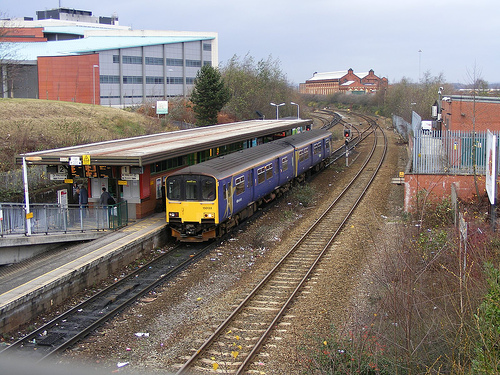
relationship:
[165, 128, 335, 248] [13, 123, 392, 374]
train on tracks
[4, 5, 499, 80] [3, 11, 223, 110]
sky above building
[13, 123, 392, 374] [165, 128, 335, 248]
tracks near train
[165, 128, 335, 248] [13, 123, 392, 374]
train near tracks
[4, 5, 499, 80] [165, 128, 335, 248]
sky above train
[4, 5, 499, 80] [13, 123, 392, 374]
sky above tracks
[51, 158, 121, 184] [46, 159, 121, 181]
billboard showing information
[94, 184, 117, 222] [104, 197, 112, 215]
person carrying backpack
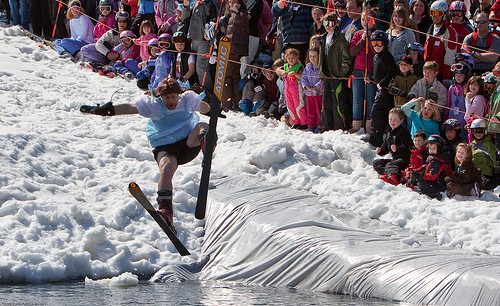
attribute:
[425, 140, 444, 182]
spectator — child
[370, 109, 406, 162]
child — spectator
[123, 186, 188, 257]
ski — black, orange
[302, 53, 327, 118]
spectator — watching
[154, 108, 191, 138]
shirt — white, blue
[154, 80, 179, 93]
wig — red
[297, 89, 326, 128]
pants — pink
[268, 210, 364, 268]
snow — white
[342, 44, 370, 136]
person — watching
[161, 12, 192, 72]
person — watching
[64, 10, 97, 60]
person — watching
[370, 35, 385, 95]
person — watching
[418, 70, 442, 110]
person — watching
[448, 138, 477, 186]
person — watching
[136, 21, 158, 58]
person — watching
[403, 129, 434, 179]
person — watching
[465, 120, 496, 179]
person — watching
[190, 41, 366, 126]
children — watching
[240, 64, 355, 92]
fence — black, orange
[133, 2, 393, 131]
spectators — watching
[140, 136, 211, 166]
shorts — black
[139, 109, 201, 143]
dress — blue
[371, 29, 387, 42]
helmet — black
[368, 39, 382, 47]
goggles — black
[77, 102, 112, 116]
glove — black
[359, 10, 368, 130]
pole — black, orange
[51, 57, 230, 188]
skier — jumping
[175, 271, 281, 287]
sheeting — plastic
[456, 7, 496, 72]
man — watching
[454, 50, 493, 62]
arms — folded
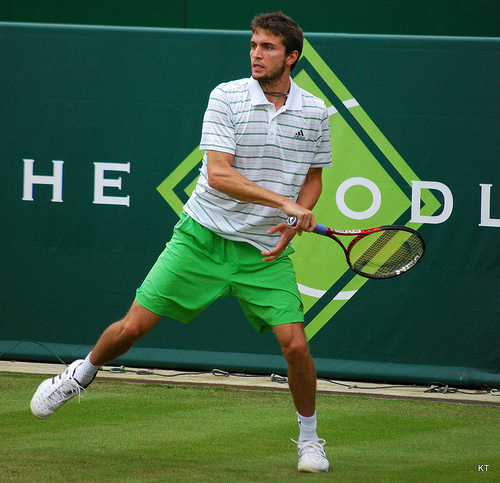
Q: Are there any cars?
A: No, there are no cars.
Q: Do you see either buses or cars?
A: No, there are no cars or buses.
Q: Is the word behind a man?
A: Yes, the word is behind a man.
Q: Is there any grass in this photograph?
A: Yes, there is grass.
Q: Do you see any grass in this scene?
A: Yes, there is grass.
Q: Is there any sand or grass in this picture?
A: Yes, there is grass.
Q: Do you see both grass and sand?
A: No, there is grass but no sand.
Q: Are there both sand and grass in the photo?
A: No, there is grass but no sand.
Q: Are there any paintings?
A: No, there are no paintings.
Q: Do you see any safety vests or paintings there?
A: No, there are no paintings or safety vests.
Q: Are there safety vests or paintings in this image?
A: No, there are no paintings or safety vests.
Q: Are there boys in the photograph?
A: No, there are no boys.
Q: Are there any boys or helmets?
A: No, there are no boys or helmets.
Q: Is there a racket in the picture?
A: Yes, there is a racket.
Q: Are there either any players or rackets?
A: Yes, there is a racket.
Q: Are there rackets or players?
A: Yes, there is a racket.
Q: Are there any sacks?
A: No, there are no sacks.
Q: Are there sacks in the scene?
A: No, there are no sacks.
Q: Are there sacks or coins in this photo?
A: No, there are no sacks or coins.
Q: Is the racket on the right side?
A: Yes, the racket is on the right of the image.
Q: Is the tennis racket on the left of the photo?
A: No, the tennis racket is on the right of the image.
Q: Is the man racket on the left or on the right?
A: The racket is on the right of the image.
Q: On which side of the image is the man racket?
A: The racket is on the right of the image.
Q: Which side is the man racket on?
A: The racket is on the right of the image.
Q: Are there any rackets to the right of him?
A: Yes, there is a racket to the right of the man.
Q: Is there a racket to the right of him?
A: Yes, there is a racket to the right of the man.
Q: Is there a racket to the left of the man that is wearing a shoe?
A: No, the racket is to the right of the man.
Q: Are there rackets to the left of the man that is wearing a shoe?
A: No, the racket is to the right of the man.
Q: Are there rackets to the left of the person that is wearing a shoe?
A: No, the racket is to the right of the man.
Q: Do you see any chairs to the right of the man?
A: No, there is a racket to the right of the man.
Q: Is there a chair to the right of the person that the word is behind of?
A: No, there is a racket to the right of the man.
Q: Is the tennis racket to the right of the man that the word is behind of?
A: Yes, the tennis racket is to the right of the man.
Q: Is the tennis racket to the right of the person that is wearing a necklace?
A: Yes, the tennis racket is to the right of the man.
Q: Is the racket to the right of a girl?
A: No, the racket is to the right of the man.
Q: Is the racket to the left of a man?
A: No, the racket is to the right of a man.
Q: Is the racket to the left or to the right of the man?
A: The racket is to the right of the man.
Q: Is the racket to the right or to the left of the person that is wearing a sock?
A: The racket is to the right of the man.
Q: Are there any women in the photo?
A: No, there are no women.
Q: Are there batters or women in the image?
A: No, there are no women or batters.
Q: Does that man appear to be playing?
A: Yes, the man is playing.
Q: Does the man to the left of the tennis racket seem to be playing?
A: Yes, the man is playing.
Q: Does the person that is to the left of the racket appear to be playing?
A: Yes, the man is playing.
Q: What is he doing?
A: The man is playing.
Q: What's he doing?
A: The man is playing.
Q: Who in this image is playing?
A: The man is playing.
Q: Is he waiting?
A: No, the man is playing.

■ ■ ■ ■ ■

§ Directive
Reproduce the data above in full, exactly as it is, with the pictures left out.

§ Output of the exercise
relationship:
[165, 128, 335, 248] [13, 123, 392, 374]
train on tracks
[4, 5, 499, 80] [3, 11, 223, 110]
sky above building
[13, 123, 392, 374] [165, 128, 335, 248]
tracks near train
[165, 128, 335, 248] [13, 123, 392, 374]
train near tracks
[4, 5, 499, 80] [165, 128, 335, 248]
sky above train
[4, 5, 499, 80] [13, 123, 392, 374]
sky above tracks
[51, 158, 121, 184] [46, 159, 121, 181]
billboard showing information
[94, 184, 117, 222] [104, 197, 112, 215]
person carrying backpack
attribute:
[425, 140, 444, 182]
spectator — child
[370, 109, 406, 162]
child — spectator
[123, 186, 188, 257]
ski — black, orange
[302, 53, 327, 118]
spectator — watching
[154, 108, 191, 138]
shirt — white, blue
[154, 80, 179, 93]
wig — red
[297, 89, 326, 128]
pants — pink
[268, 210, 364, 268]
snow — white
[342, 44, 370, 136]
person — watching
[161, 12, 192, 72]
person — watching
[64, 10, 97, 60]
person — watching
[370, 35, 385, 95]
person — watching
[418, 70, 442, 110]
person — watching
[448, 138, 477, 186]
person — watching
[136, 21, 158, 58]
person — watching
[403, 129, 434, 179]
person — watching
[465, 120, 496, 179]
person — watching
[190, 41, 366, 126]
children — watching
[240, 64, 355, 92]
fence — black, orange
[133, 2, 393, 131]
spectators — watching
[140, 136, 211, 166]
shorts — black
[139, 109, 201, 143]
dress — blue
[371, 29, 387, 42]
helmet — black
[368, 39, 382, 47]
goggles — black
[77, 102, 112, 116]
glove — black
[359, 10, 368, 130]
pole — black, orange
[51, 57, 230, 188]
skier — jumping
[175, 271, 281, 287]
sheeting — plastic
[456, 7, 496, 72]
man — watching
[454, 50, 493, 62]
arms — folded
Q: Are there any cars?
A: No, there are no cars.
Q: Do you see either buses or cars?
A: No, there are no cars or buses.
Q: Is the word behind a man?
A: Yes, the word is behind a man.
Q: Is there any grass in this photograph?
A: Yes, there is grass.
Q: Do you see any grass in this scene?
A: Yes, there is grass.
Q: Is there any sand or grass in this picture?
A: Yes, there is grass.
Q: Do you see both grass and sand?
A: No, there is grass but no sand.
Q: Are there both sand and grass in the photo?
A: No, there is grass but no sand.
Q: Are there any paintings?
A: No, there are no paintings.
Q: Do you see any safety vests or paintings there?
A: No, there are no paintings or safety vests.
Q: Are there safety vests or paintings in this image?
A: No, there are no paintings or safety vests.
Q: Are there boys in the photograph?
A: No, there are no boys.
Q: Are there any boys or helmets?
A: No, there are no boys or helmets.
Q: Is there a racket in the picture?
A: Yes, there is a racket.
Q: Are there either any players or rackets?
A: Yes, there is a racket.
Q: Are there rackets or players?
A: Yes, there is a racket.
Q: Are there any sacks?
A: No, there are no sacks.
Q: Are there sacks in the scene?
A: No, there are no sacks.
Q: Are there sacks or coins in this photo?
A: No, there are no sacks or coins.
Q: Is the racket on the right side?
A: Yes, the racket is on the right of the image.
Q: Is the tennis racket on the left of the photo?
A: No, the tennis racket is on the right of the image.
Q: Is the man racket on the left or on the right?
A: The racket is on the right of the image.
Q: On which side of the image is the man racket?
A: The racket is on the right of the image.
Q: Which side is the man racket on?
A: The racket is on the right of the image.
Q: Are there any rackets to the right of him?
A: Yes, there is a racket to the right of the man.
Q: Is there a racket to the right of him?
A: Yes, there is a racket to the right of the man.
Q: Is there a racket to the left of the man that is wearing a shoe?
A: No, the racket is to the right of the man.
Q: Are there rackets to the left of the man that is wearing a shoe?
A: No, the racket is to the right of the man.
Q: Are there rackets to the left of the person that is wearing a shoe?
A: No, the racket is to the right of the man.
Q: Do you see any chairs to the right of the man?
A: No, there is a racket to the right of the man.
Q: Is there a chair to the right of the person that the word is behind of?
A: No, there is a racket to the right of the man.
Q: Is the tennis racket to the right of the man that the word is behind of?
A: Yes, the tennis racket is to the right of the man.
Q: Is the tennis racket to the right of the person that is wearing a necklace?
A: Yes, the tennis racket is to the right of the man.
Q: Is the racket to the right of a girl?
A: No, the racket is to the right of the man.
Q: Is the racket to the left of a man?
A: No, the racket is to the right of a man.
Q: Is the racket to the left or to the right of the man?
A: The racket is to the right of the man.
Q: Is the racket to the right or to the left of the person that is wearing a sock?
A: The racket is to the right of the man.
Q: Are there any women in the photo?
A: No, there are no women.
Q: Are there batters or women in the image?
A: No, there are no women or batters.
Q: Does that man appear to be playing?
A: Yes, the man is playing.
Q: Does the man to the left of the tennis racket seem to be playing?
A: Yes, the man is playing.
Q: Does the person that is to the left of the racket appear to be playing?
A: Yes, the man is playing.
Q: What is he doing?
A: The man is playing.
Q: What's he doing?
A: The man is playing.
Q: Who in this image is playing?
A: The man is playing.
Q: Is he waiting?
A: No, the man is playing.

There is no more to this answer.